The ANTA Washington Square Theatre was a theatre located on 40 West 4th St., in Greenwich Village, in New York City, and run by the American National Theater and Academy (ANTA). The theater was located away from the mainstream Broadway district, and was originally designed as a prototype for the Vivian Beaumont Theater. Demolished in 1968, it used a thrust stage tilted toward the audience, with the audience sitting on three sides of it. It did not employ the use of a curtain.

The theater, which was not intended to be permanent, had a seating capacity of 1,158 and was constructed for an estimated $525,000 on land lent by New York University. One observer praised "the fine acoustics that have been achieved by the creation of irregularly surfaced concave walls." However, that same observer noted that "the interior of the building is not striking and might well be mistaken for a small industrial plant of some sort."

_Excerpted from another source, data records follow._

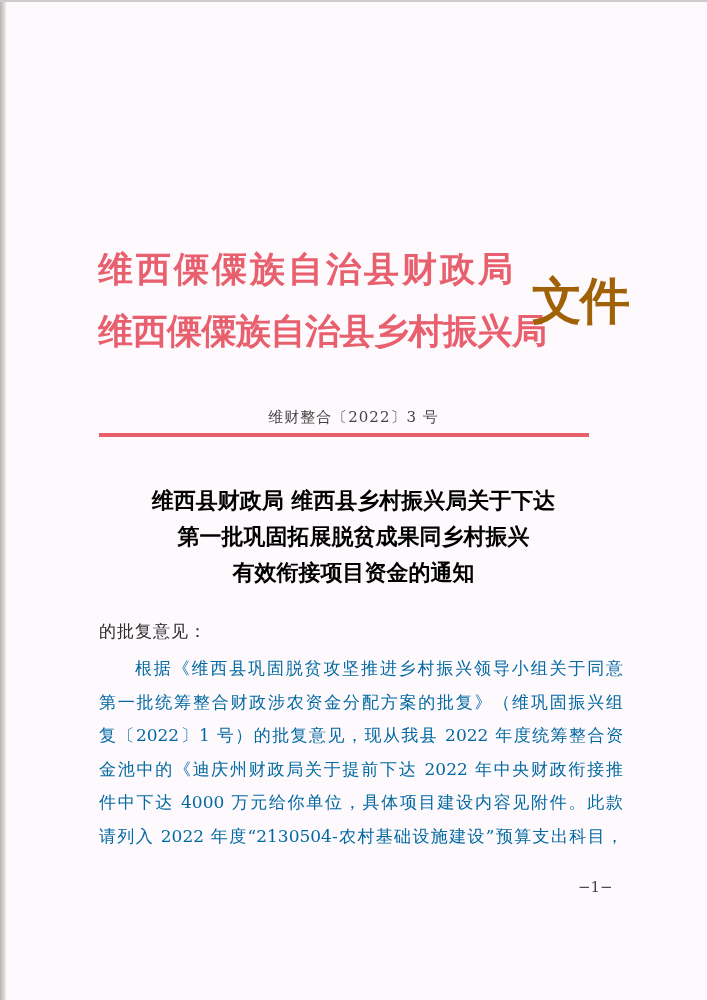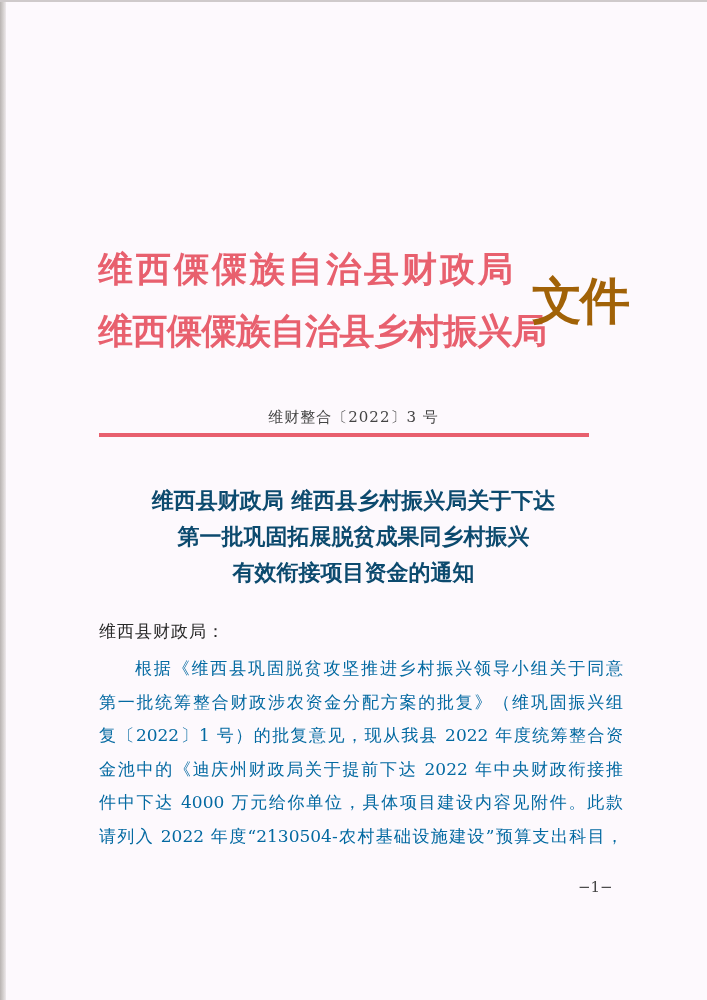"维西县财政局 维西县乡村振兴局关于下达" .title { color: #0c4a6e -> #000000 }
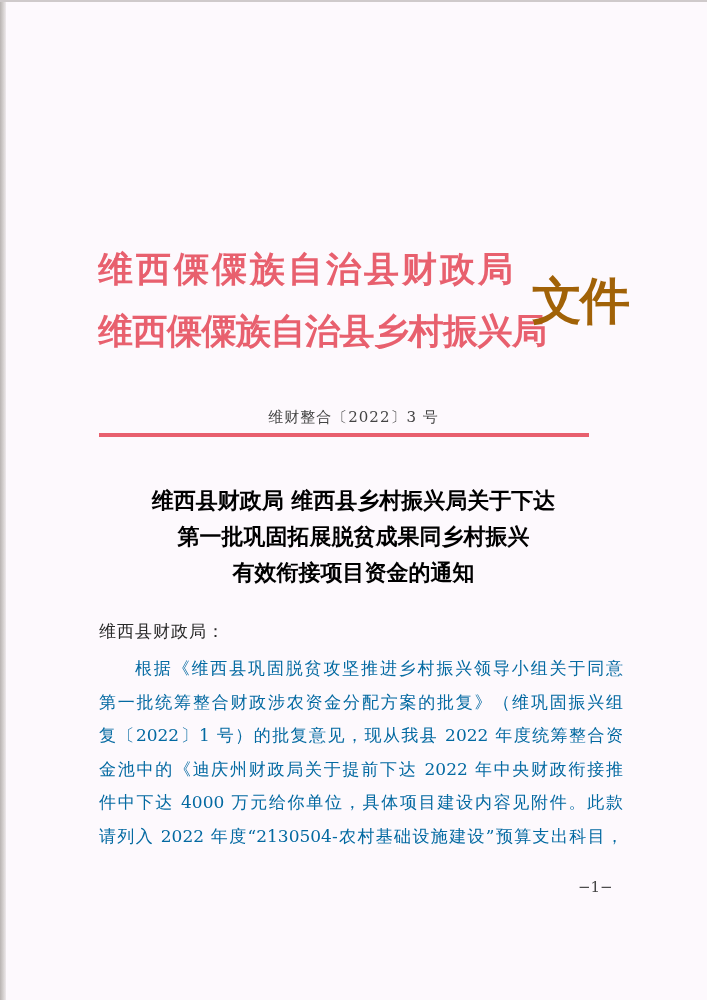"维西县财政局：" div.salutation { text: 维西县财政局 -> 的批复意见 }
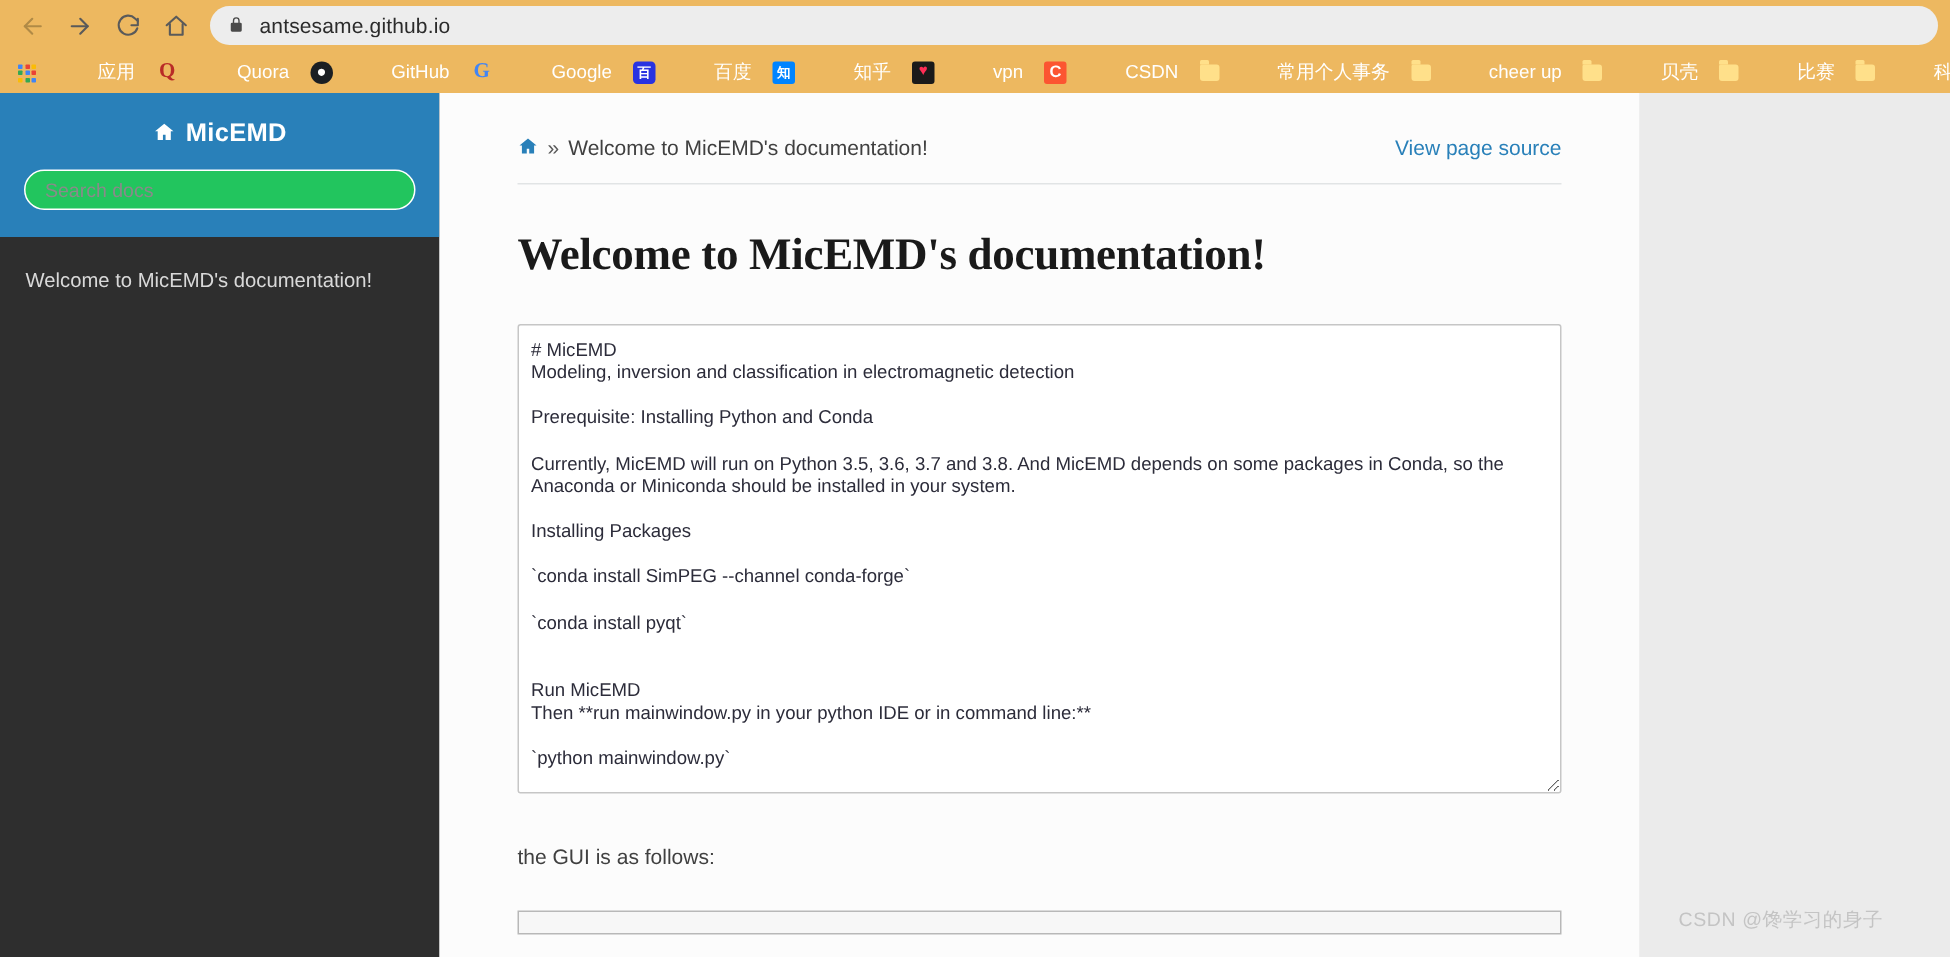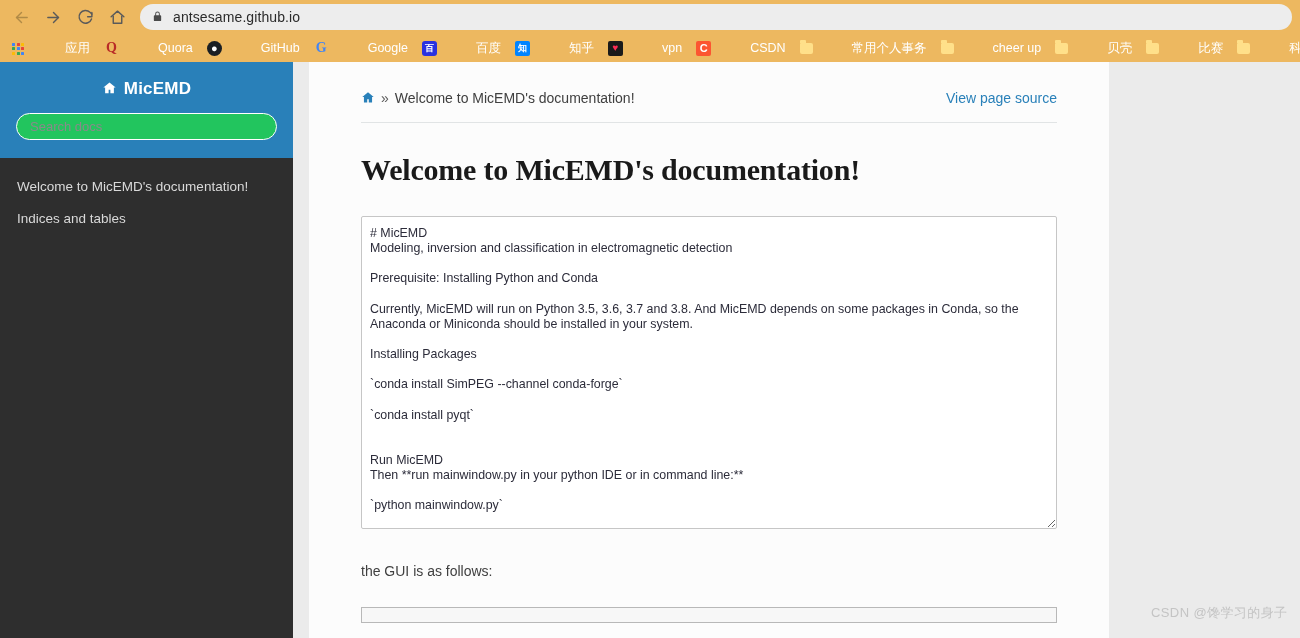"MicEMD" #page-viewport { gap: 16px -> none }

Several highly regarded plays had their runs at the ANTA Washington Square. Among the most notable were the original productions of Arthur Miller's plays After the Fall and Incident at Vichy, and the 1964 revival of Eugene O'Neill's Marco Millions, starring Hal Holbrook as Marco Polo and David Wayne as Kublai Khan. A production relished by many Molière lovers was William Ball's 1964 staging of Tartuffe, with an "outrageous" Michael O'Sullivan in the title role. Quite likely, the most famous show ever to play at the ANTA Washington Square was the smash hit musical Man of La Mancha, which began its first New York run there on November 22, 1965 and transferred to the more conventional Martin Beck Theatre in 1968, pending the demolition of the Washington Square Theatre.